**Teks Bacaan**

A.LATAR
BELAKANG
Membicarakan korelasi antara hukum dan politik merupakan kajian yang menarik di
kalangan ahli hukum dan politik. Kajian ini menarik karena dua topik ini
memiliki ranah yang berbeda. Hukum merupakan ranah yang nyata yang melihat
sesuatu itu berdasarkan norma hukum yang mempunyai sifat pemaksaan. Hukum
adalah wilayah “hitam putih” yang salah harus dihukum, yang benar harus
dibebaskan bahkan mendapat penghargaan (rewards). Sedangkan politik adalah
ranah “kepentingan” sebagai corestone nya, “politic is a goal attainment”
politik adalah alat untuk mencapai tujuan. Politik menggunakan segala cara
untuk mencapai tujuan, tak peduli legal atau illegal sepanjang cara itu bisa
mewujudkan tujuannya maka cara itulah yang ditempuh.

**Daftar Data**
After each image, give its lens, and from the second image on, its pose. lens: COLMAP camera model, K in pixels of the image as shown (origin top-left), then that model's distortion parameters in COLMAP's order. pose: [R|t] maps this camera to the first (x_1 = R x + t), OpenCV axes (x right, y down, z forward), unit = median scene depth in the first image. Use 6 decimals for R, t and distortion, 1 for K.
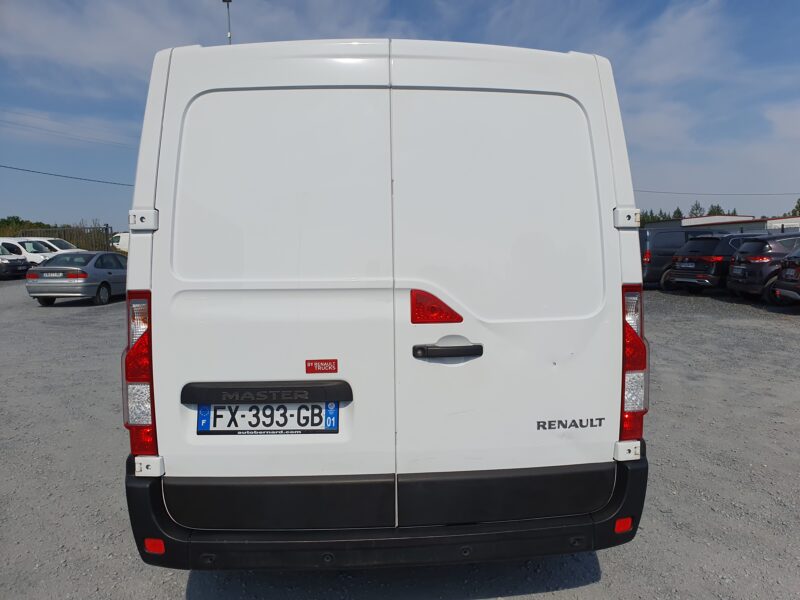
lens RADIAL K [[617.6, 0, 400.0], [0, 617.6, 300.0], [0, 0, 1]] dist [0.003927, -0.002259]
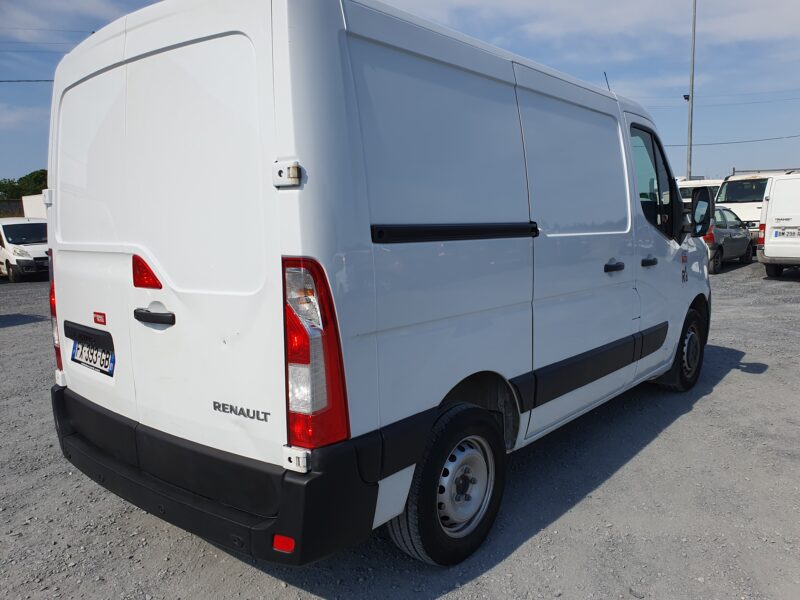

---

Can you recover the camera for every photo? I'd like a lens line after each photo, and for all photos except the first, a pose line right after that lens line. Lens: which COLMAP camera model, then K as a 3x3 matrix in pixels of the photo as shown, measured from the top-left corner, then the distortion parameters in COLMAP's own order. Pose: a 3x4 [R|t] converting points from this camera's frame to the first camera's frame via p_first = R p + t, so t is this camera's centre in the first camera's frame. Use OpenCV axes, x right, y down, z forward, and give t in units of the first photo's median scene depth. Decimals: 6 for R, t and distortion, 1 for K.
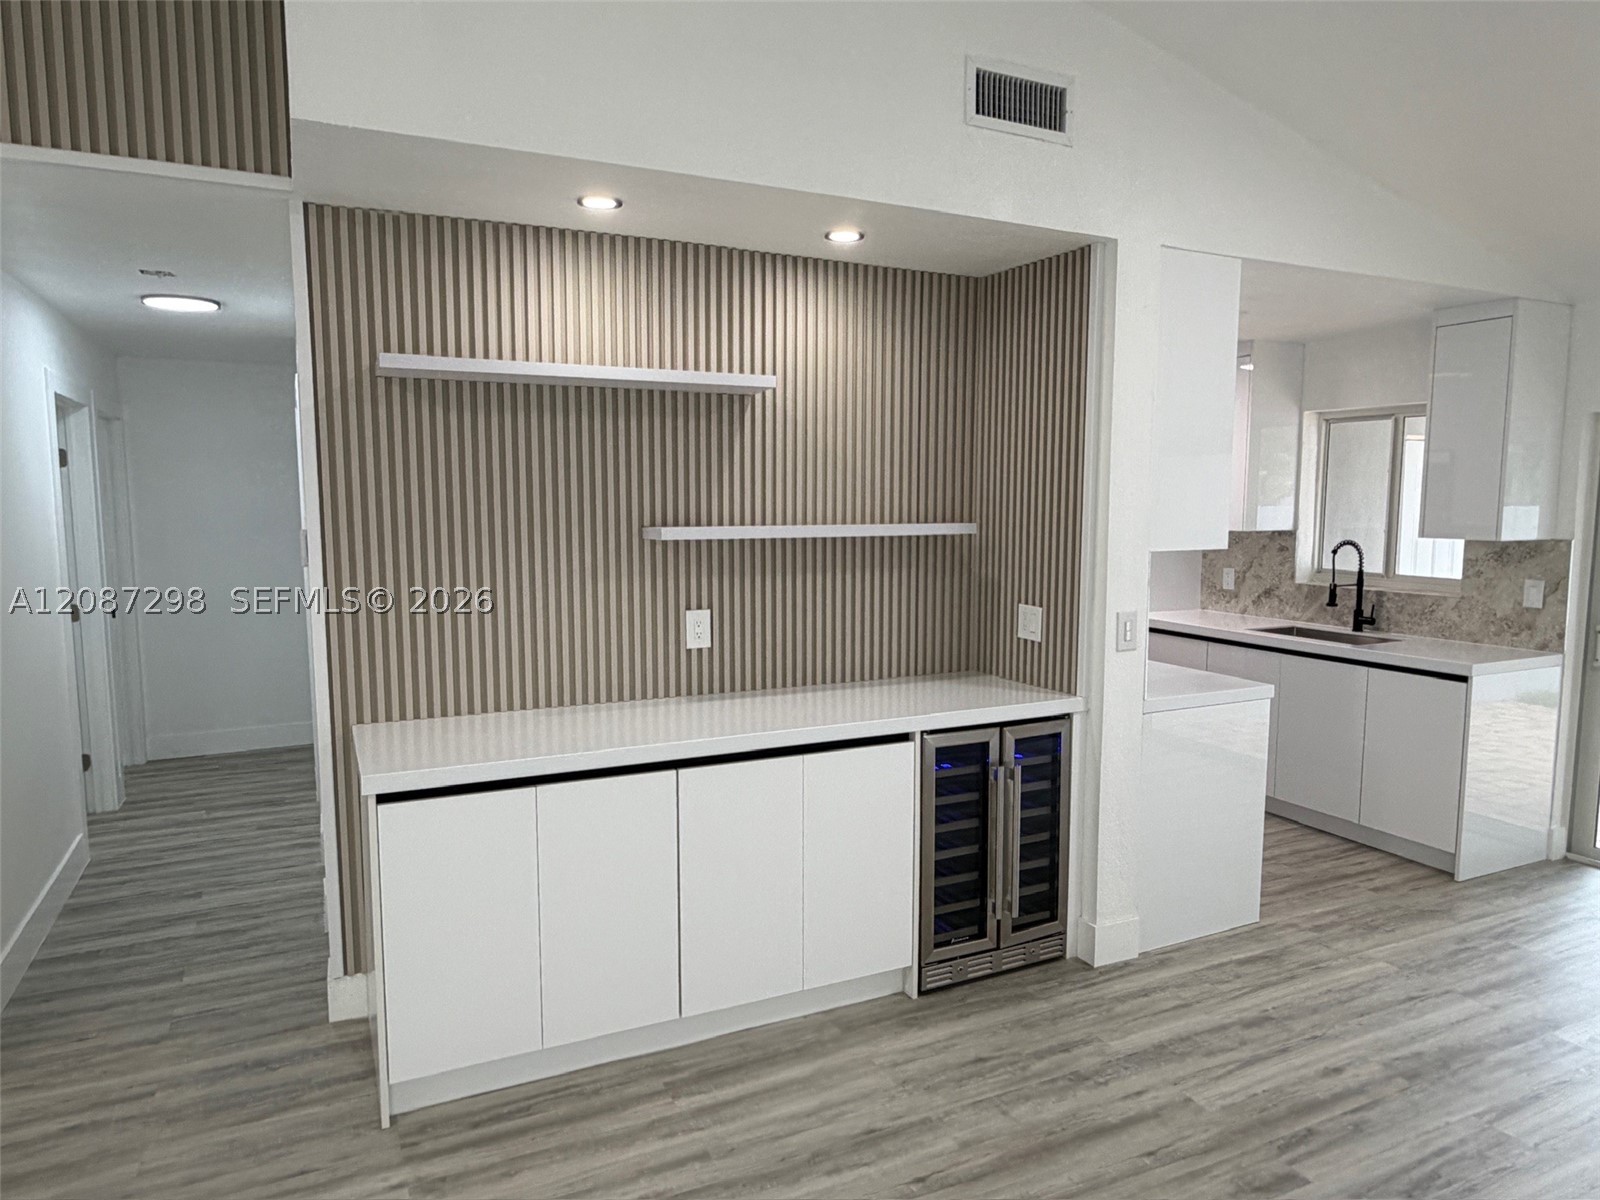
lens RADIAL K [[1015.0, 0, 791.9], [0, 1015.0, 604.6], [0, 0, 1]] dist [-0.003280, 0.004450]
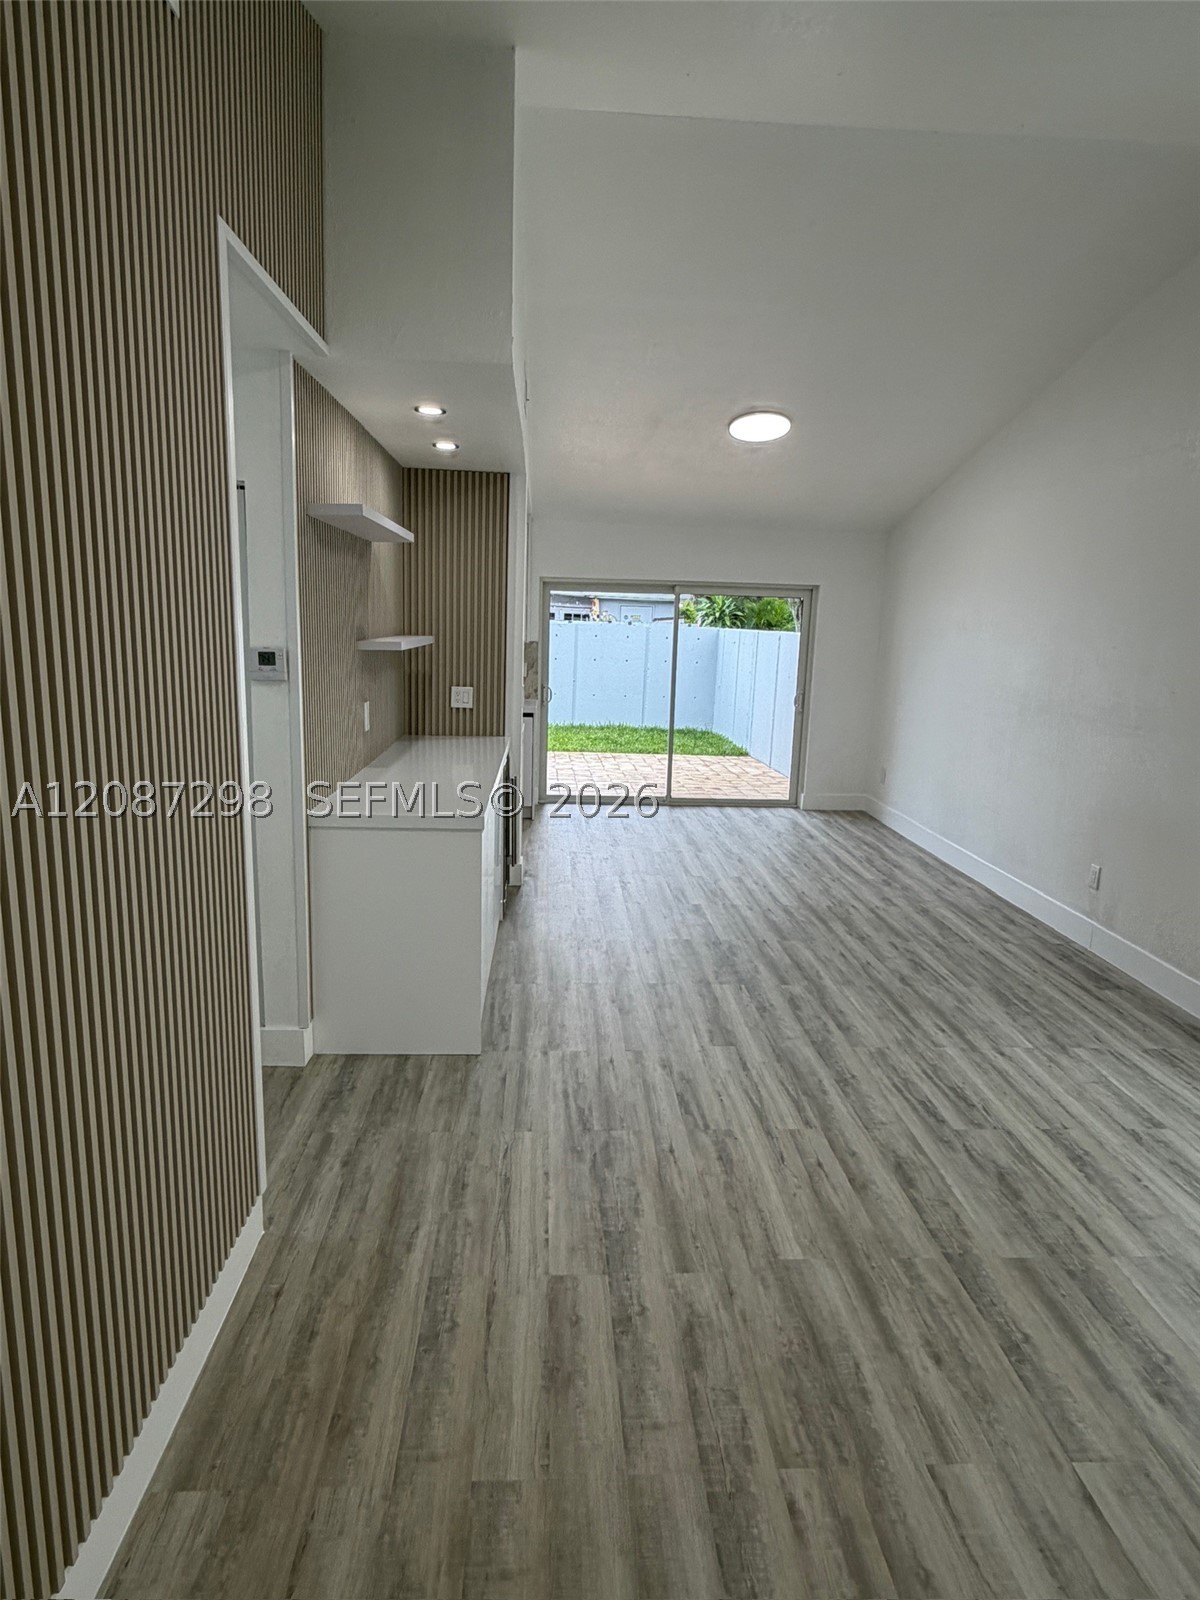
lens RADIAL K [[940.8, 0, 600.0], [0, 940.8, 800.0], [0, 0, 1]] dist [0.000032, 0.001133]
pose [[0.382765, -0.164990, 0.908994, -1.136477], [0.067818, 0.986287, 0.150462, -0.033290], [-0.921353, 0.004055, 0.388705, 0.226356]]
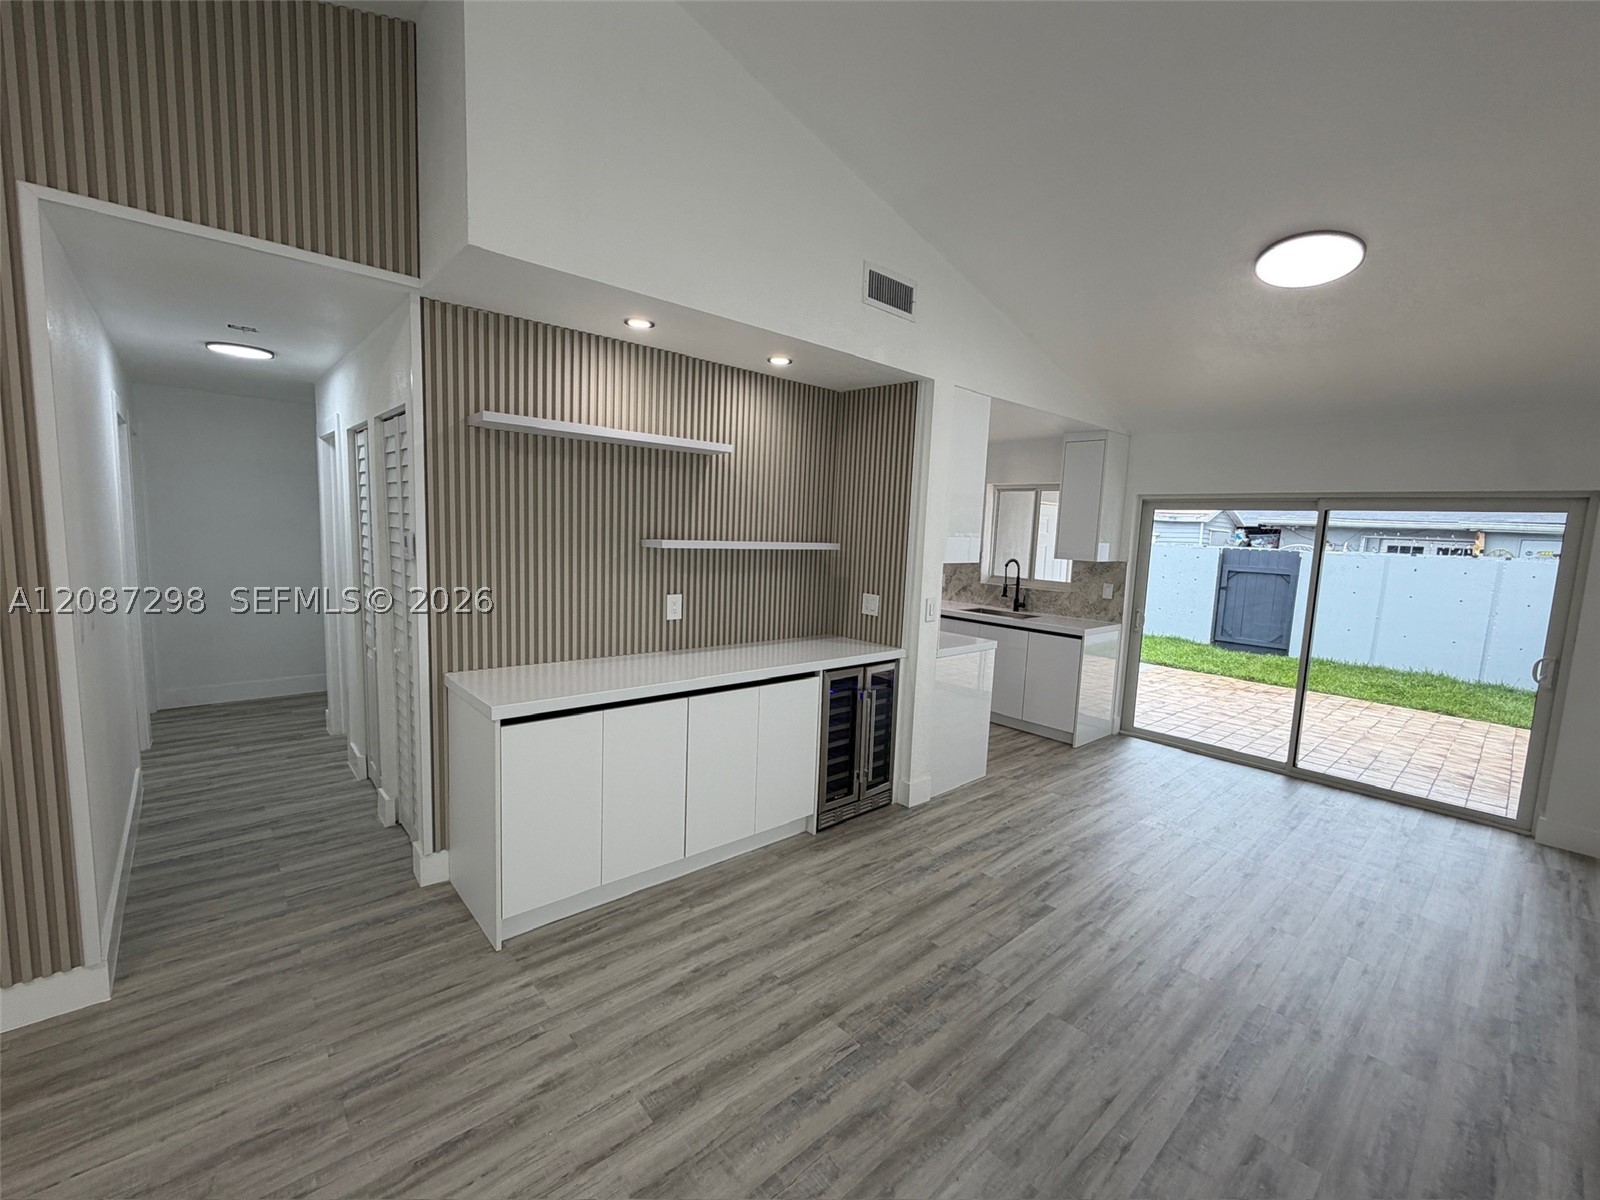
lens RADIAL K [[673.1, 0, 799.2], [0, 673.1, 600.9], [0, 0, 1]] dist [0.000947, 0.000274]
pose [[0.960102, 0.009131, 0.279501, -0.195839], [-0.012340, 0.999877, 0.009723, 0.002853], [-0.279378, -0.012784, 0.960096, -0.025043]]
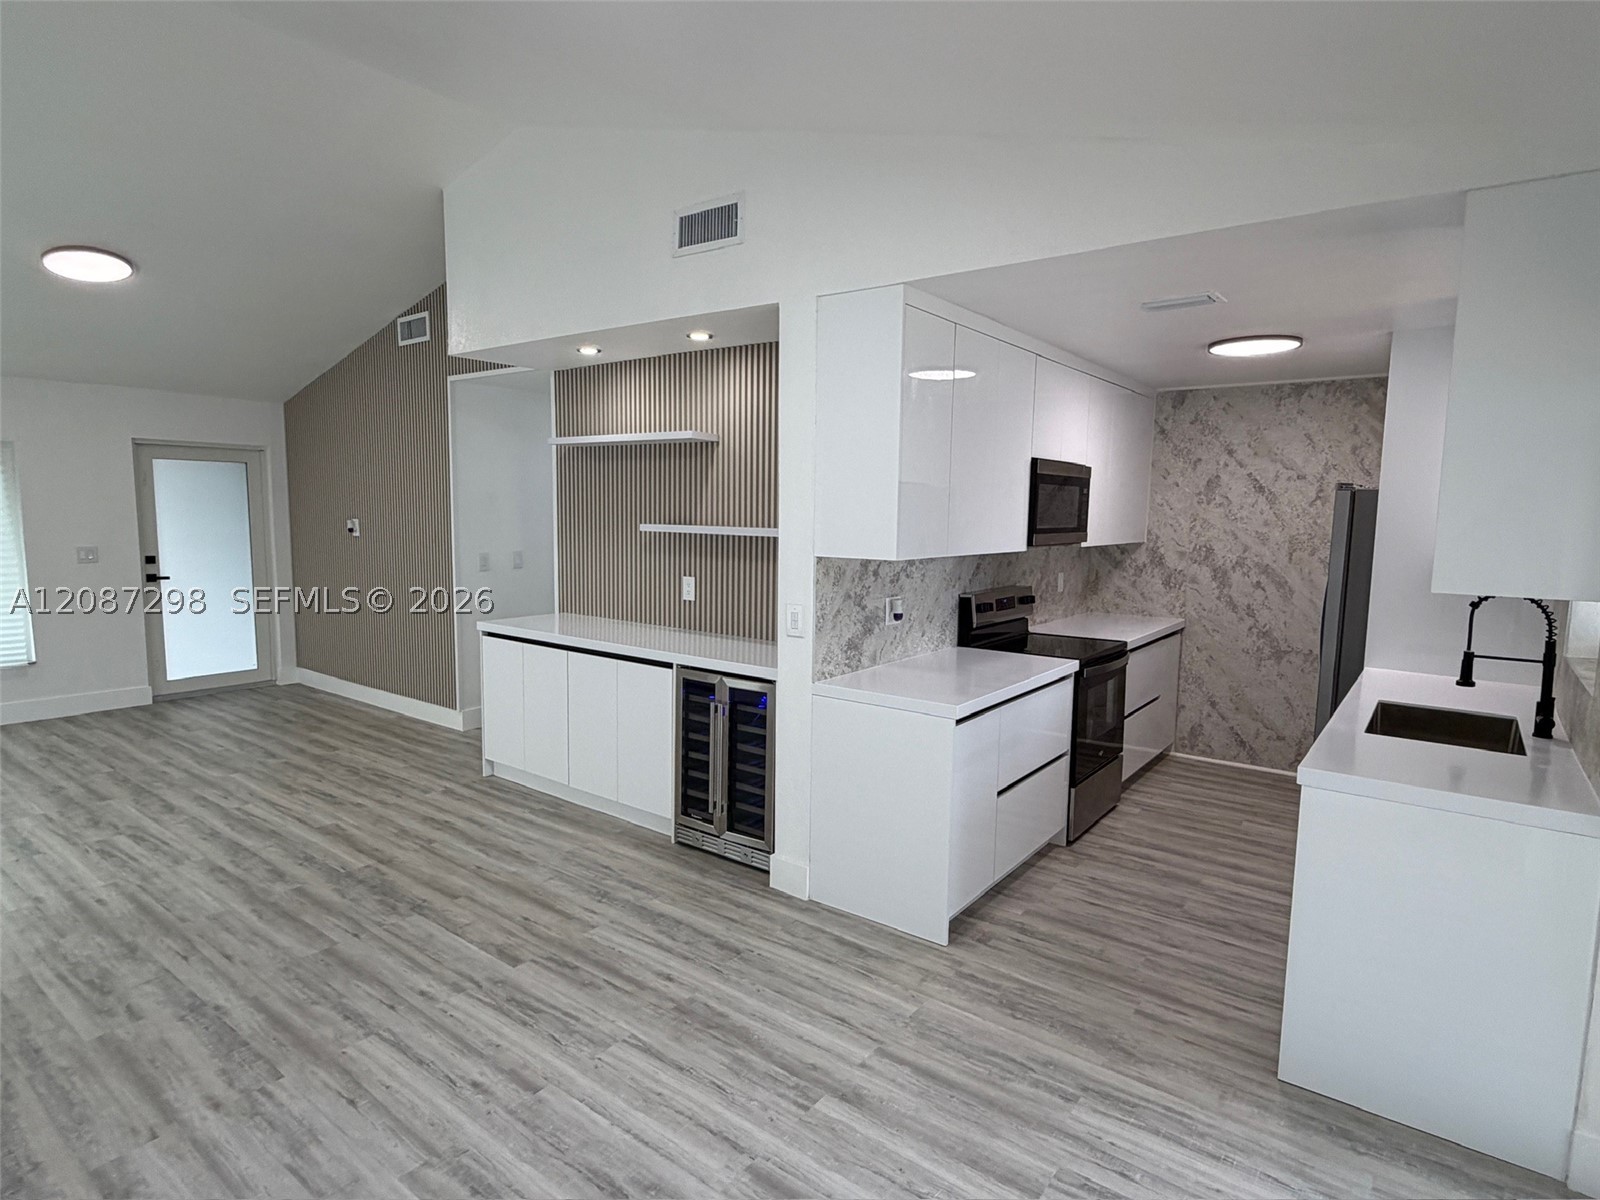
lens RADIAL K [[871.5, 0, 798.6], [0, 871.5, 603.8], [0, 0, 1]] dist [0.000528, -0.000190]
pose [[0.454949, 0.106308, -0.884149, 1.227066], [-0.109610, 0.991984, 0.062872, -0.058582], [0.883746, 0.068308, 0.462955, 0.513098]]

**Daftar Tugas**
1 – Salin bagian teks bacaan tentang hukum dan politik tanpa mengubah satu kata pun, mulai dari kata-kata "politik adalah alat" dan berhenti setelah kata-kata "itulah yang ditempuh.".
2 – Menurut teks bacaan tentang hukum dan politik, apa yang harus terjadi pada pihak yang benar di ranah hukum?
Data di atas tidak berperan sama sekali di sini.

**Kumpulan Jawaban**
1 –
politik adalah alat untuk mencapai tujuan. Politik menggunakan segala cara
untuk mencapai tujuan, tak peduli legal atau illegal sepanjang cara itu bisa
mewujudkan tujuannya maka cara itulah yang ditempuh.

2 – Yang benar harus dibebaskan, bahkan mendapat penghargaan (rewards).